# Car insurance question



## Drgonzo (Dec 31, 2014)

Hi guys! 
I've recently landed in Perth and I'm planning to buy a car but thing is I've got a bit of a trouble finding a car insurance... 
I don't know where to turn since there is so many insurers and I suppose most of them are not really backpackers-friendly... 
So I would have liked to know if any of you had a company to recommend when it comes to backpacker car insurance? Any good/bad experiences? I'm completely lost... 

Thanks!  
Sam.


----------



## jettasher (Nov 26, 2014)

Try iSelect ... hope that helps

Or get in touch with local insurance agent who can help you with this


----------



## DomDom (Jan 3, 2015)

Go on the Internet and compare policy


----------



## robboat (Jun 12, 2012)

Drgonzo said:


> Hi guys!
> I've recently landed in Perth and I'm planning to buy a car but thing is I've got a bit of a trouble finding a car insurance...
> I don't know where to turn since there is so many insurers and I suppose most of them are not really backpackers-friendly...
> So I would have liked to know if any of you had a company to recommend when it comes to backpacker car insurance? Any good/bad experiences? I'm completely lost...
> ...


Cheapest car insurance is Third Party Property damage insurance.
Pays for the other car....not yours.
You can get a cheaper premium by increasing the excess payable.
Lots of options & companies....google it.
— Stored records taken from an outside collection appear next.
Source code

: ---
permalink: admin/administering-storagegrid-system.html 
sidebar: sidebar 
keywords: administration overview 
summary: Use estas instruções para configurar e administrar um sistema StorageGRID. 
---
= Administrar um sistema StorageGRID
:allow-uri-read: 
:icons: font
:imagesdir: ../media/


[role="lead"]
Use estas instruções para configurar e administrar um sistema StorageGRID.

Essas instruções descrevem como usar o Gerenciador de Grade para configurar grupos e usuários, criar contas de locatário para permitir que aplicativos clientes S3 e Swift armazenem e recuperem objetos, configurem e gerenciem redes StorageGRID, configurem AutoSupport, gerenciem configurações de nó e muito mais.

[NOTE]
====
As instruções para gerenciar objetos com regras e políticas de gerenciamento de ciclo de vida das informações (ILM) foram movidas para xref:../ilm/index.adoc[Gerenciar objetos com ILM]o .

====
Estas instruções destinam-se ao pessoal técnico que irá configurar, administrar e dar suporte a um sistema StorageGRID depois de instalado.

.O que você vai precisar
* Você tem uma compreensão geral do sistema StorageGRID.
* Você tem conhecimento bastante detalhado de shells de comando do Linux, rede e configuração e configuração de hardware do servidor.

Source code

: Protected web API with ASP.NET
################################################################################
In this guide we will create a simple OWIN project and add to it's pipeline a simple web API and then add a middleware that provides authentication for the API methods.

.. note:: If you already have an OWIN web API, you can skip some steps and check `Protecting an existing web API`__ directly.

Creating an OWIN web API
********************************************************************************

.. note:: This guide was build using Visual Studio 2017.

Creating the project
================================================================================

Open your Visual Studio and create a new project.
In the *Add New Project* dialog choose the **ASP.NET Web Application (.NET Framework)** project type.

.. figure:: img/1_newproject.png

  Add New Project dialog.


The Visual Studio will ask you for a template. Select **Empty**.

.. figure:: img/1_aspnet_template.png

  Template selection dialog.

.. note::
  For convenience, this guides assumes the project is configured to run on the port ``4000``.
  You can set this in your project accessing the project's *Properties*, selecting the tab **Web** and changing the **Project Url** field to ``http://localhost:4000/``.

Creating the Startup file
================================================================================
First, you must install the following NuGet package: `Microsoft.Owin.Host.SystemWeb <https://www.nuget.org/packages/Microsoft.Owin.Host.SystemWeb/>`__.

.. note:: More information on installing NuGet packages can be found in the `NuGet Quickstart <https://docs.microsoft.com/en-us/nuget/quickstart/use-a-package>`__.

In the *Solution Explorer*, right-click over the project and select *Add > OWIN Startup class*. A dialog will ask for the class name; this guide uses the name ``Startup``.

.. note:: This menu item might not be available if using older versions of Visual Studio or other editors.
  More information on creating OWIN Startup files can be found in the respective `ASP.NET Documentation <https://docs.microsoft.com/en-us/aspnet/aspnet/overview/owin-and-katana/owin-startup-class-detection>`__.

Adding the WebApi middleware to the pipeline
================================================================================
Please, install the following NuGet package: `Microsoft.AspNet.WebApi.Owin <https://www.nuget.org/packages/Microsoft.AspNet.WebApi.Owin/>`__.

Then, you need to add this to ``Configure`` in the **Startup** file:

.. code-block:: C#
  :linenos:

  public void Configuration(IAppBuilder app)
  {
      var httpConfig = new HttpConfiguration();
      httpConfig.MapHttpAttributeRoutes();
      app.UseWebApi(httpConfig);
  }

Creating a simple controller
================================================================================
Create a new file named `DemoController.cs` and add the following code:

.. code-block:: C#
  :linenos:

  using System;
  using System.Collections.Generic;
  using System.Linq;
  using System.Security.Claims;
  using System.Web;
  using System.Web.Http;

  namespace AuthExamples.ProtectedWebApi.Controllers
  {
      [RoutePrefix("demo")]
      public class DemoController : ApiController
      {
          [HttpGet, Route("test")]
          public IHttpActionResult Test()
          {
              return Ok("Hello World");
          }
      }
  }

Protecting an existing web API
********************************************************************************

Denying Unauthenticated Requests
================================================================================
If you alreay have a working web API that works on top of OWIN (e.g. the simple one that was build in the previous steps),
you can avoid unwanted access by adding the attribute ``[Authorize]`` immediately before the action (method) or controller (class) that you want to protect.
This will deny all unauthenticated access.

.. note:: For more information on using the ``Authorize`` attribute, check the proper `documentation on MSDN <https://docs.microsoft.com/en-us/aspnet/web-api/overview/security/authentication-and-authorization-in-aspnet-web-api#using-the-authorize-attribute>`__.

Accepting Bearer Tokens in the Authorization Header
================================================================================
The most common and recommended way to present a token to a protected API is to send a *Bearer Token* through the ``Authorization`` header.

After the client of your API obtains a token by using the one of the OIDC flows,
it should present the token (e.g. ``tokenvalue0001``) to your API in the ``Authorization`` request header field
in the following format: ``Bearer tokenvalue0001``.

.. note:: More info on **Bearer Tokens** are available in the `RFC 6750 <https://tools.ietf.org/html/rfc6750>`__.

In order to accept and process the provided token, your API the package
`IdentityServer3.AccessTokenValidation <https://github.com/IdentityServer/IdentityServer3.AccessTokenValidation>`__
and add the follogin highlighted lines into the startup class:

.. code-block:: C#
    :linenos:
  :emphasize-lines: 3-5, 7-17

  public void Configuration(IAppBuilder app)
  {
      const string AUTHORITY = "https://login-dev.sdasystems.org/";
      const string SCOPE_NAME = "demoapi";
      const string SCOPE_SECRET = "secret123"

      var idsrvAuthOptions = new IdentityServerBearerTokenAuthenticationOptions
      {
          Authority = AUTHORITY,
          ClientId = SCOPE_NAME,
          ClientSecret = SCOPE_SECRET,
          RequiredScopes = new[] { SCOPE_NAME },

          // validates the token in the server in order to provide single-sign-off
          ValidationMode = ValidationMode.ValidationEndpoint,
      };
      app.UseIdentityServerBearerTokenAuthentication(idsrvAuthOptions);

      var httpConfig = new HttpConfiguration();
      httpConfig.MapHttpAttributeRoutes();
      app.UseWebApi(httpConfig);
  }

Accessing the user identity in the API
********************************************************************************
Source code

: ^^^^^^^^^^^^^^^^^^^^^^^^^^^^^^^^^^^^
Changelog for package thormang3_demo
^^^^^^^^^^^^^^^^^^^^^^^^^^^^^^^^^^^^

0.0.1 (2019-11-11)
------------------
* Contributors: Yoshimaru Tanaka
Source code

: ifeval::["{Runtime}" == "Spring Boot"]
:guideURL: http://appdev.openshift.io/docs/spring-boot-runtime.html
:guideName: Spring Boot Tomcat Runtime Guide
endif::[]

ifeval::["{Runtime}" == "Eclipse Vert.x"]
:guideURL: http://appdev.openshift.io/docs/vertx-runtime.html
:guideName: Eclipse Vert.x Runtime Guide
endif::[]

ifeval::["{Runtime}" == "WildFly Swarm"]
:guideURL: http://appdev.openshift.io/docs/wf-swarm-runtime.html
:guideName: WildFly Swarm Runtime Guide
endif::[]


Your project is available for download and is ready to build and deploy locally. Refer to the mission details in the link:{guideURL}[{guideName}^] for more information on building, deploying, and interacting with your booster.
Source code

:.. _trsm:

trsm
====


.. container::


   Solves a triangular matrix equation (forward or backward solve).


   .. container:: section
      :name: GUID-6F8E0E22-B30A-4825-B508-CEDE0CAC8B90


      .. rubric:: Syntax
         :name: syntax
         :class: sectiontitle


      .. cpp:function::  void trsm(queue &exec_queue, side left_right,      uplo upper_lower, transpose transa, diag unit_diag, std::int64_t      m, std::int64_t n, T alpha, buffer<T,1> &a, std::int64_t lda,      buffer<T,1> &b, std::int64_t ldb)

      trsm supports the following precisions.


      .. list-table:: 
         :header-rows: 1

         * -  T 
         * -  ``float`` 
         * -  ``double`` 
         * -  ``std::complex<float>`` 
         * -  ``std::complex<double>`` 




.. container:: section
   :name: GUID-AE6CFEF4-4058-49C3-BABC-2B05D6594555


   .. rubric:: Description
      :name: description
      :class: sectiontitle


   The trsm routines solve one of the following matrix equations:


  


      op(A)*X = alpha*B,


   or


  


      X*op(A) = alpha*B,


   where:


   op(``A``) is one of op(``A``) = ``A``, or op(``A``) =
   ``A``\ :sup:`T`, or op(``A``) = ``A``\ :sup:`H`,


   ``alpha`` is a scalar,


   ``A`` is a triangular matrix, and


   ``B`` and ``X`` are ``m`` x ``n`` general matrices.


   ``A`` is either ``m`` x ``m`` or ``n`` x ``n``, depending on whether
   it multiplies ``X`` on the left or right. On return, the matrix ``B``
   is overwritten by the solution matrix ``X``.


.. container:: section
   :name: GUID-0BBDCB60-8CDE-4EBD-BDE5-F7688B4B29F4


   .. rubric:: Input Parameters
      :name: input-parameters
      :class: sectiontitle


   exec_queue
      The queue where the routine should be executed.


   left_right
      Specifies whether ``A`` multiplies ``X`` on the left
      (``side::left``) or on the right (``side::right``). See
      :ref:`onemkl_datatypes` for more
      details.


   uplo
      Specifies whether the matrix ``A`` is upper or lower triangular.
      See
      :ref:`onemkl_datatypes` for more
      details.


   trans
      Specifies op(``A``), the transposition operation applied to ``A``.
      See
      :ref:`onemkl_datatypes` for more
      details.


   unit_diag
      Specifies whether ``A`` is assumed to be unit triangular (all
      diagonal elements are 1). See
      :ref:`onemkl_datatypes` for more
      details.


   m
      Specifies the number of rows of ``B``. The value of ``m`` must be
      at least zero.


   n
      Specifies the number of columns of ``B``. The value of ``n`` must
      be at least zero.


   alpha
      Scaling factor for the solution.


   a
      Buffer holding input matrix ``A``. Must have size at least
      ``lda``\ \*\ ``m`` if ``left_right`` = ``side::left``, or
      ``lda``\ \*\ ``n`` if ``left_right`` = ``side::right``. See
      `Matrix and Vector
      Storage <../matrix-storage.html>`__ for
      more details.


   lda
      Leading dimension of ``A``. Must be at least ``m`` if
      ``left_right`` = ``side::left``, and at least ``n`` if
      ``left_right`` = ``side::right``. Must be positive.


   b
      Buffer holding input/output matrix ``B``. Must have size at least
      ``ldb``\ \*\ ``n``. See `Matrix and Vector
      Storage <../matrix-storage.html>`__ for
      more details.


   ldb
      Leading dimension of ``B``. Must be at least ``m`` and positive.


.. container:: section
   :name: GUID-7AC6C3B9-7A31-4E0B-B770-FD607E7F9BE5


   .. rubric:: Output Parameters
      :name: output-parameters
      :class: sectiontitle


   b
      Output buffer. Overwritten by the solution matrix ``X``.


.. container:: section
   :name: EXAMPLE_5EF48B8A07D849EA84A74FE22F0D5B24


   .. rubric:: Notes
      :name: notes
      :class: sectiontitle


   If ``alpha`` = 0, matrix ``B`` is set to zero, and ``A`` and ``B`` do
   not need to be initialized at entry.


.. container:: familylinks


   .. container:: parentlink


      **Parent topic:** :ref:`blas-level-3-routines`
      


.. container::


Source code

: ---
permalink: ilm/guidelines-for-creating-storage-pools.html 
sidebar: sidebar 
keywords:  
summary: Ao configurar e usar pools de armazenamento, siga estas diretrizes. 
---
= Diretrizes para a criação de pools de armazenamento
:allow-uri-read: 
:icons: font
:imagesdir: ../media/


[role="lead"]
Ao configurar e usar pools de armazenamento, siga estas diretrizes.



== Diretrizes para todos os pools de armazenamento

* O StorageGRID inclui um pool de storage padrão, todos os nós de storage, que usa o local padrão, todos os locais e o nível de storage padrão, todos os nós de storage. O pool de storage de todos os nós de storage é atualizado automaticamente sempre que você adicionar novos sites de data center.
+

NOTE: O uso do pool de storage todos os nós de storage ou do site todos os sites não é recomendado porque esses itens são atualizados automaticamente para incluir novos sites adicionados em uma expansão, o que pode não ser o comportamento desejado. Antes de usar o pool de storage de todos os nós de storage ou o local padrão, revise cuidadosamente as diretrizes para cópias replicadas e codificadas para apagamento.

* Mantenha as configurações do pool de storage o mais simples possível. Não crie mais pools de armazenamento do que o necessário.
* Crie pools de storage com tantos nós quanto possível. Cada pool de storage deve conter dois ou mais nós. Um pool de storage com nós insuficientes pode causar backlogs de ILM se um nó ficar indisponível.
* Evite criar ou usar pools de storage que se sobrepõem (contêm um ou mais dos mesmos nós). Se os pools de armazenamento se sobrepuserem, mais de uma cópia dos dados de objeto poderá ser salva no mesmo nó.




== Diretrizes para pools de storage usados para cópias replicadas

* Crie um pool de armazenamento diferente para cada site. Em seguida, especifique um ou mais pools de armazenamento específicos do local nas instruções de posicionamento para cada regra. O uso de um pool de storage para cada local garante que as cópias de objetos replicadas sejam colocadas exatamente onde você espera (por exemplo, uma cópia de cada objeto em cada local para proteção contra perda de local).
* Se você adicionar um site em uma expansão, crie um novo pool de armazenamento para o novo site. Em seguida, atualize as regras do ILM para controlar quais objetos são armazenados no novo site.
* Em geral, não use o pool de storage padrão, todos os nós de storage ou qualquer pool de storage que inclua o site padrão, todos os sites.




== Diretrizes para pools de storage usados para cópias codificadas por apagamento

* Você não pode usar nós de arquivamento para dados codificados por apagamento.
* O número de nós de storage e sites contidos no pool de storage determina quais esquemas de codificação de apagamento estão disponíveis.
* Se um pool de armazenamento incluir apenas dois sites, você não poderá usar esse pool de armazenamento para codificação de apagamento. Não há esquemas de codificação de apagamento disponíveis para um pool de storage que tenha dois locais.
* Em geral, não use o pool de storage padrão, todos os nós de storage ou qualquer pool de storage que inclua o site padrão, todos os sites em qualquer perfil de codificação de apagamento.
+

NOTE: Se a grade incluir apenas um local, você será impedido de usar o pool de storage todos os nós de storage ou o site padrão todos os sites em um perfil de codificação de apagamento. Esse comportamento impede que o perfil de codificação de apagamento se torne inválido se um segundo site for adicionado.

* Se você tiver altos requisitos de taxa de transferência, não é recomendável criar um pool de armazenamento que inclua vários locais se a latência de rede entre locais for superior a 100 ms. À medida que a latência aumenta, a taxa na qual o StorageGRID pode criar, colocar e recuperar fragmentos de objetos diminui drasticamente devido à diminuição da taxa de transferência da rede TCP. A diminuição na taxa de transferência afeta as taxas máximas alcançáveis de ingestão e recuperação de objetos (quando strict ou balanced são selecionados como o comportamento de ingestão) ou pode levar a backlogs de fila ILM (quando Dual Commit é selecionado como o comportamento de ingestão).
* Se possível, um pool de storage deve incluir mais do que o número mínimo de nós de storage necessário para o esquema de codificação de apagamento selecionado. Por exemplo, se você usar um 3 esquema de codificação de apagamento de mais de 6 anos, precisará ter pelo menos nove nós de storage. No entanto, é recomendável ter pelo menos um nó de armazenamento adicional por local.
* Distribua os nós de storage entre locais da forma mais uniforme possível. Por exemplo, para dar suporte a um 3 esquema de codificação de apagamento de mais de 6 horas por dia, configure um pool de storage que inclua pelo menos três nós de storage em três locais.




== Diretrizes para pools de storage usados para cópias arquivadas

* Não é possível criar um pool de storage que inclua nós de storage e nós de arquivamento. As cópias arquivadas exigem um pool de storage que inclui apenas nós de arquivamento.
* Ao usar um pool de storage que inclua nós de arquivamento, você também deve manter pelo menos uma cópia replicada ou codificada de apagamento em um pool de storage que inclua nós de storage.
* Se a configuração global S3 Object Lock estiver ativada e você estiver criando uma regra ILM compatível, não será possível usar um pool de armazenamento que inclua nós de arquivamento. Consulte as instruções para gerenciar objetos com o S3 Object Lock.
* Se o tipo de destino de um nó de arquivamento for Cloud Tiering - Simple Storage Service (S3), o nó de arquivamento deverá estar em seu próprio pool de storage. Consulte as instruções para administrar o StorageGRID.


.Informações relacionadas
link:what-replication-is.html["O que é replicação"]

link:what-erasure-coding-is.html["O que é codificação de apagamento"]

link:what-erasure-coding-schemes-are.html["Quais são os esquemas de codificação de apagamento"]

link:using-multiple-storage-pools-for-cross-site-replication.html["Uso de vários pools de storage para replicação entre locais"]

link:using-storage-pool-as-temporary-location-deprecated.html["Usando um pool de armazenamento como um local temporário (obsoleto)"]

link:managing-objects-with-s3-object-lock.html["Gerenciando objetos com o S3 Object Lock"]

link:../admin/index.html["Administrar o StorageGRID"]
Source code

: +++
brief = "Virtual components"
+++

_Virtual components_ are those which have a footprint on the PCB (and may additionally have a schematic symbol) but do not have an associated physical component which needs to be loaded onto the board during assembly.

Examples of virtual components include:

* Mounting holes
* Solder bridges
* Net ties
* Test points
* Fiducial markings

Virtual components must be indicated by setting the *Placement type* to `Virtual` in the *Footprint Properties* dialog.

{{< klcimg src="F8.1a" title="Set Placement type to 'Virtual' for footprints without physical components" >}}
Do not have a crash = no problem!

Drive safely.
Good luck.


----------



## slowder1980 (Jan 16, 2015)

If i have a no-claims bonus discounts in Poland (60%) will be respected in Australia ??


----------



## chicken999 (May 2, 2013)

Paultayloor said:


> Fight A California Traffic Ticket with California traffic ticket. 100% money back guarantee - No hidden fees! We can fight almost any traffic ticket California for a flat fee for all citations. Call us today at (818)332-0255.


 u do realise we are Australian forum. Not many people here fighting California traffic tickets I imagine lol


----------